Presenter’s conclusions

This extended follow-up continues to demonstrate that glofitamab treatment results in durable responses, with 40% achieving CR and an estimated 67% of patients reaching CR lasting 18 months. Since the previous analysis, most patients did not experience new AEs. These data and the recent FDA approval, demonstrate that glofitamab as a fixed-duration treatment has the potential to provide long-term benefits to patients with DLBCL.

Axi-cel after first-line treatment4

ALYCANTE (NCT04531046) is an open-label, multicenter phase II trial investigating axi-cel as a second-line therapy in patients with R/R DLBCL who are ineligible for stem-cell transplantation. The primary endpoint was complete metabolic response at 3 months after axi-cel infusion without additional cancer therapy. Key secondary endpoints included EFS, PFS, OS, and safety.

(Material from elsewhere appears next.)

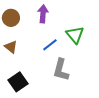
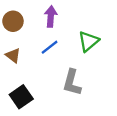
green triangle: (75, 35) -> (88, 41), turned 30
blue line: (50, 45) -> (50, 47), moved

  • In total, 62 patients were enrolled across 20 centers in France with a median age of 70; 75.8% were male, 54.8% were refractory to first line therapy, 83.9% received bridging therapy, and 63% did not respond to therapy.
  • The study met its primary endpoint, with 71% achieving CR after 3 months; the best objective response was 90.3%, with best CR achieved by 79% of patients. A total of 59.7% patients remained in CR at 6 months post infusion.
  • Median EFS from leukapheresis was 12.3 months. Median PFS and OS from infusion was 11.8 months and not reached, respectively.
  • Grade 3–4 CRS was reported in 8.1% and Grade 3–4 immune effector cell-associated neurotoxicity syndrome was reported in 14.5%
  • At data cutoff, 12 patients had died; five died from lymphoma; six had fatal AEs, such as infection 2 months post infusion; and one death was from an unknown cause.

Presenter’s conclusions

ALYCANTE is the first study to assess safety and efficacy of axi-cel as a second-line therapy in patients with aggressive B-cell lymphoma who were ineligible for allogeneic stem cell transplant. The study met its primary endpoint and axi-cel demonstrated efficacy and an acceptable safety profile in this population, complementing results from the ZUMA-7 trial.

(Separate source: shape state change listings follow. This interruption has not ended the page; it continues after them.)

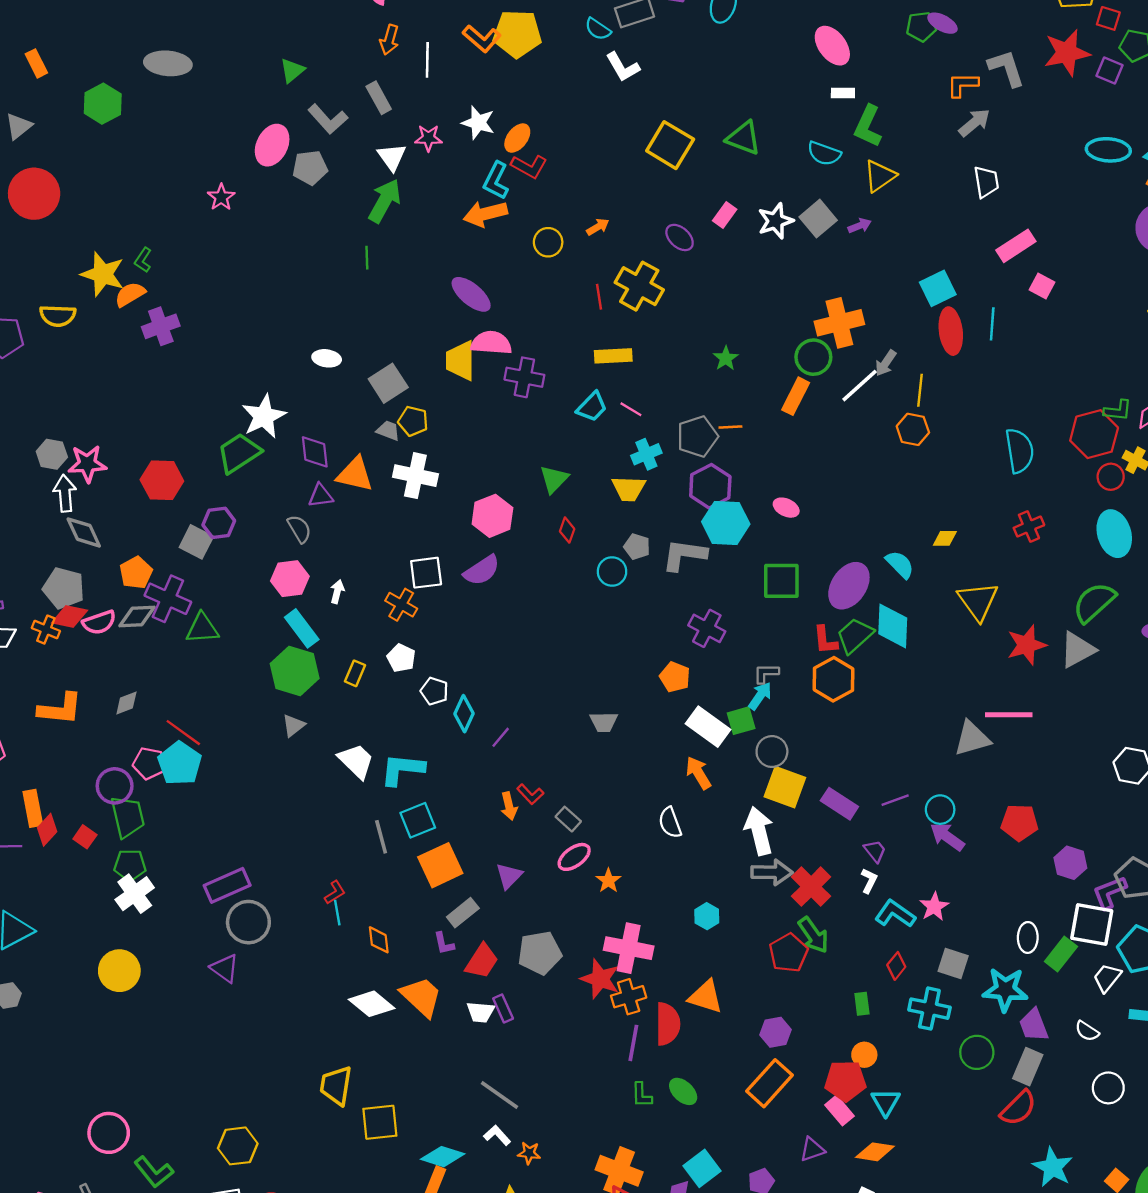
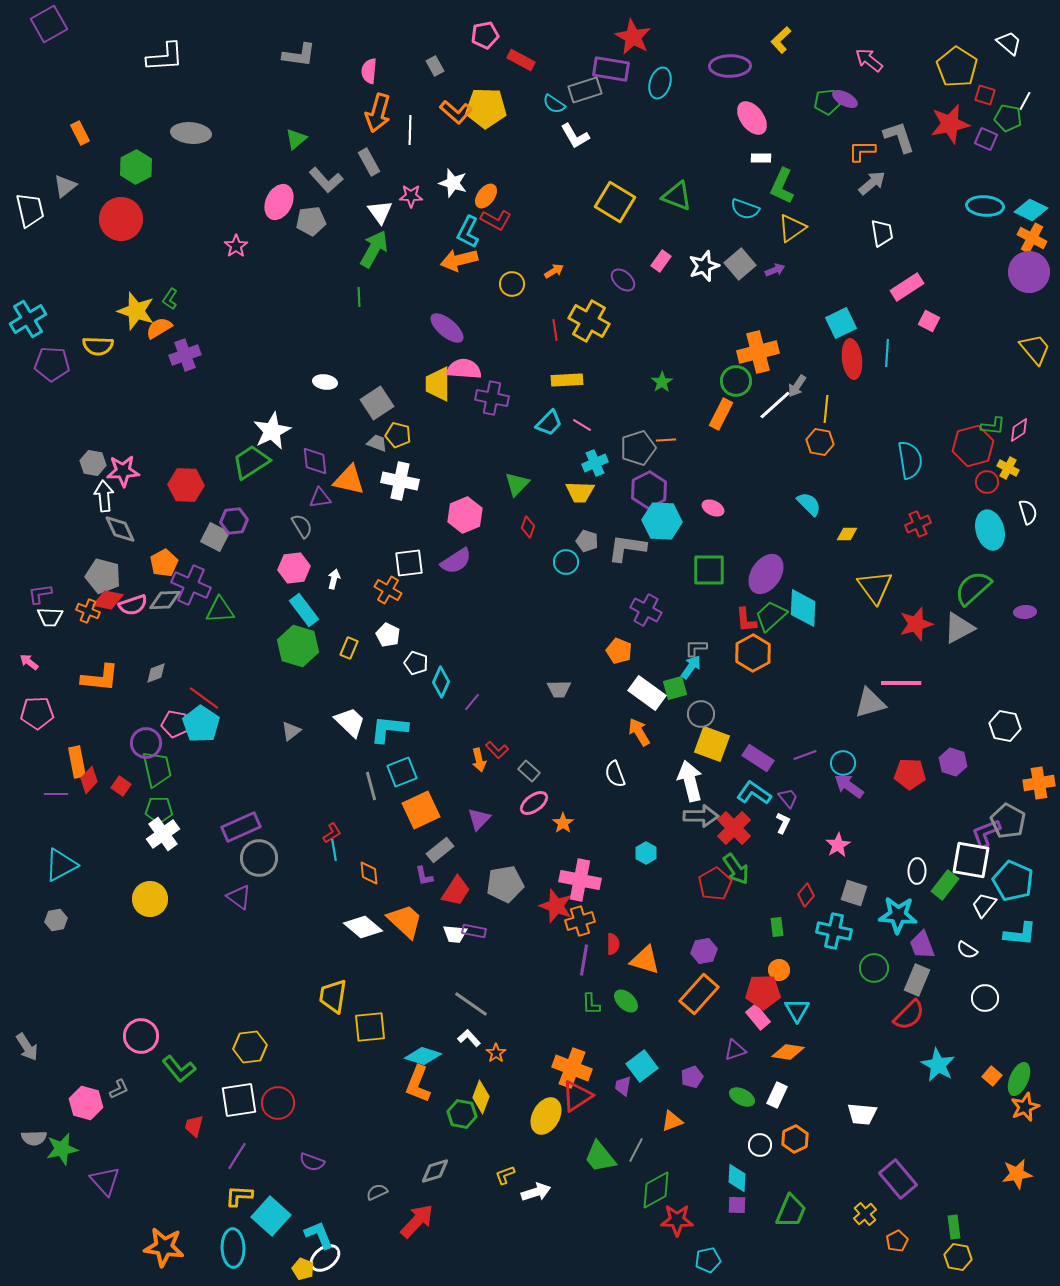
orange arrow: (389, 40) -> (378, 113), size x1.5
red circle: (34, 194) -> (121, 219), moved
cyan semicircle: (900, 564) -> (809, 504), moved
gray triangle: (293, 725) -> (291, 731), moved
purple hexagon: (1070, 863) -> (953, 762), moved
cyan L-shape: (895, 914) -> (754, 793), moved
orange triangle: (706, 997) -> (645, 960), moved
purple rectangle: (503, 1009) -> (474, 931), turned -55
red semicircle: (668, 1024) -> (613, 944), size x0.6
orange star: (529, 1153) -> (496, 1053), turned 30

  1. Westin JR. Primary overall survival analysis of the phase 3 randomized ZUMA-7 study of axicabtagene ciloleucel versus standard of care in relapsed/refractory large B-cell lymphoma. Oral abstract #22. 17th International Conference on Malignant Lymphoma; June 15, 2023; Lugano, CH.
  2. Thieblemont C. Subcutaneous epcoritamab induces deep, durable complete remissions in relapsed/refractory large B-cell lymphoma: Longer follow-up from the pivotal Epcore NHL-1 trial. Oral abstract #94. 17th International Conference on Malignant Lymphoma; June 17, 2023; Lugano, CH.
  3. Dickinson M. Glofitamab monotherapy in patients with relapsed/refractory (R/R) large b-cell lymphoma (LBCL): Extended follow-up and landmark analyses from a pivotal phase II study. Oral abstract #95. 17th International Conference on Malignant Lymphoma; June 16, 2023; Lugano, CH.
  4. Houot R. Axicabtagene ciloleucel as second-line therapy for large B-cell lymphoma in transplant-ineligible patients: Final analysis of ALYCANTE, a phase 2 LYSA study. Oral abstract #97. 17th International Conference on Malignant Lymphoma; June 16, 2023; Lugano, CH.